> _The input_

######

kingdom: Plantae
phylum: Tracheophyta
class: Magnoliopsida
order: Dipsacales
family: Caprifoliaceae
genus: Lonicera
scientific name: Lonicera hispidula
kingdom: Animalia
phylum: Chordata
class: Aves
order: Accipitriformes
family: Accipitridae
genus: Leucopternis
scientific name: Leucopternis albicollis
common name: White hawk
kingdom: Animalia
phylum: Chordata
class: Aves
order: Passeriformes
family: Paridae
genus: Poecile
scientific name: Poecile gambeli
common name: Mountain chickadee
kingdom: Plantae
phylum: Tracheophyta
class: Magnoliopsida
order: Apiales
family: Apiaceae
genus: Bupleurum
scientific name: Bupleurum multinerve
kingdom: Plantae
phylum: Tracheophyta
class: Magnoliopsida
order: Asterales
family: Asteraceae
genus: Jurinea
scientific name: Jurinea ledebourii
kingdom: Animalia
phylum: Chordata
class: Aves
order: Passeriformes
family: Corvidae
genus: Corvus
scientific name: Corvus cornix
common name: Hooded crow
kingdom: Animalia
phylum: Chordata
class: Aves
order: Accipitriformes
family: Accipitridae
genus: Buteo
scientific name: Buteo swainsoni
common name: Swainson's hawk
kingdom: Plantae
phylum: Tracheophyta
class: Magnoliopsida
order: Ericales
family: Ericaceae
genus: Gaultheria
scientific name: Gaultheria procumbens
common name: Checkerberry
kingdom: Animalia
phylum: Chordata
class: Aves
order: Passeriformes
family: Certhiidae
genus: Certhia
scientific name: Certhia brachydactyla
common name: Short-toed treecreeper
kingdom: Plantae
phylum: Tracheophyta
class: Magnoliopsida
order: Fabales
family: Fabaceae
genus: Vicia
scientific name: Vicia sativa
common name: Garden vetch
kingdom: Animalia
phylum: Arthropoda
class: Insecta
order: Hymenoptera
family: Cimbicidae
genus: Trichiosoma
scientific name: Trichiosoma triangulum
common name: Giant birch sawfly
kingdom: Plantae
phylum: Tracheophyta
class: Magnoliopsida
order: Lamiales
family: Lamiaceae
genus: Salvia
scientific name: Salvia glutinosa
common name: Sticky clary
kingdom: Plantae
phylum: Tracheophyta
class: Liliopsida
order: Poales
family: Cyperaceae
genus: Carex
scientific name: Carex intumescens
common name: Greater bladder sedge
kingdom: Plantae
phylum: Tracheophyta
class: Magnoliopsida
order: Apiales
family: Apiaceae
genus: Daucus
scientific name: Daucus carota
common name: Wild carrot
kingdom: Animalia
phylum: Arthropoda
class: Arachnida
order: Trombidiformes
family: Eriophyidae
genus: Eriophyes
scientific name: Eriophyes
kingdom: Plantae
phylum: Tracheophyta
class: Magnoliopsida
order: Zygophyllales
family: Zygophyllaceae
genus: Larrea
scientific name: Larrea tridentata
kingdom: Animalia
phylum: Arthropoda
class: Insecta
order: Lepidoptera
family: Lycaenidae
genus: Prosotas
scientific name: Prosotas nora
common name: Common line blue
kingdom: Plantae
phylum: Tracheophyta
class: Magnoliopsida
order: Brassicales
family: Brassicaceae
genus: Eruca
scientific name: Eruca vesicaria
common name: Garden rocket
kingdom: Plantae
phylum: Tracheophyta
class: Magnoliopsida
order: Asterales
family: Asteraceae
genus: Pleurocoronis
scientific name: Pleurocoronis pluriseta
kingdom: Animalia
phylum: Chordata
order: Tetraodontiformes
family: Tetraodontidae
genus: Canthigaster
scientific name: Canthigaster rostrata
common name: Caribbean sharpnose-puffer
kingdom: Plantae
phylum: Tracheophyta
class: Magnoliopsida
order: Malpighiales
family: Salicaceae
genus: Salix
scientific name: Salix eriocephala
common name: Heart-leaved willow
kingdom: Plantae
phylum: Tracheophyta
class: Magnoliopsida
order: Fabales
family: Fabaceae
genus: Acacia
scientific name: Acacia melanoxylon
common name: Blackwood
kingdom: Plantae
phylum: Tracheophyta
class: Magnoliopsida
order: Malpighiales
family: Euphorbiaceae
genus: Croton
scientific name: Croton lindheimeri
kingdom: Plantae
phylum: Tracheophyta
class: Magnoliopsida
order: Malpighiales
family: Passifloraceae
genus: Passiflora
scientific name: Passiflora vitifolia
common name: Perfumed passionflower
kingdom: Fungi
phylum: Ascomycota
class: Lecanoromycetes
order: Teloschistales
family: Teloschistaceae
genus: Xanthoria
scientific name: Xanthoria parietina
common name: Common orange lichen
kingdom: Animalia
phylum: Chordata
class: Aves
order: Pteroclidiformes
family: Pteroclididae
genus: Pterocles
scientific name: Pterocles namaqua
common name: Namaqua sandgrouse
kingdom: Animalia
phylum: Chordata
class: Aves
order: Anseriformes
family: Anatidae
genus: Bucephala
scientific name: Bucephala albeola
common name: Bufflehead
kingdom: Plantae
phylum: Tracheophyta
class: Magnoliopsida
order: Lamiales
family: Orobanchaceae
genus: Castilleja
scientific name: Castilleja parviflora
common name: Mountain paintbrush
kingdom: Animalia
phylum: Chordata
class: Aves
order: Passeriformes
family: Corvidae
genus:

######

> _Task statement_
Reproduce the lines without any changes, from the line with "scientific name: Trichiosoma triangulum" to the line with "scientific name: Eruca vesicaria", both of those lines included.

> _Written answer_
scientific name: Trichiosoma triangulum
common name: Giant birch sawfly
kingdom: Plantae
phylum: Tracheophyta
class: Magnoliopsida
order: Lamiales
family: Lamiaceae
genus: Salvia
scientific name: Salvia glutinosa
common name: Sticky clary
kingdom: Plantae
phylum: Tracheophyta
class: Liliopsida
order: Poales
family: Cyperaceae
genus: Carex
scientific name: Carex intumescens
common name: Greater bladder sedge
kingdom: Plantae
phylum: Tracheophyta
class: Magnoliopsida
order: Apiales
family: Apiaceae
genus: Daucus
scientific name: Daucus carota
common name: Wild carrot
kingdom: Animalia
phylum: Arthropoda
class: Arachnida
order: Trombidiformes
family: Eriophyidae
genus: Eriophyes
scientific name: Eriophyes
kingdom: Plantae
phylum: Tracheophyta
class: Magnoliopsida
order: Zygophyllales
family: Zygophyllaceae
genus: Larrea
scientific name: Larrea tridentata
kingdom: Animalia
phylum: Arthropoda
class: Insecta
order: Lepidoptera
family: Lycaenidae
genus: Prosotas
scientific name: Prosotas nora
common name: Common line blue
kingdom: Plantae
phylum: Tracheophyta
class: Magnoliopsida
order: Brassicales
family: Brassicaceae
genus: Eruca
scientific name: Eruca vesicaria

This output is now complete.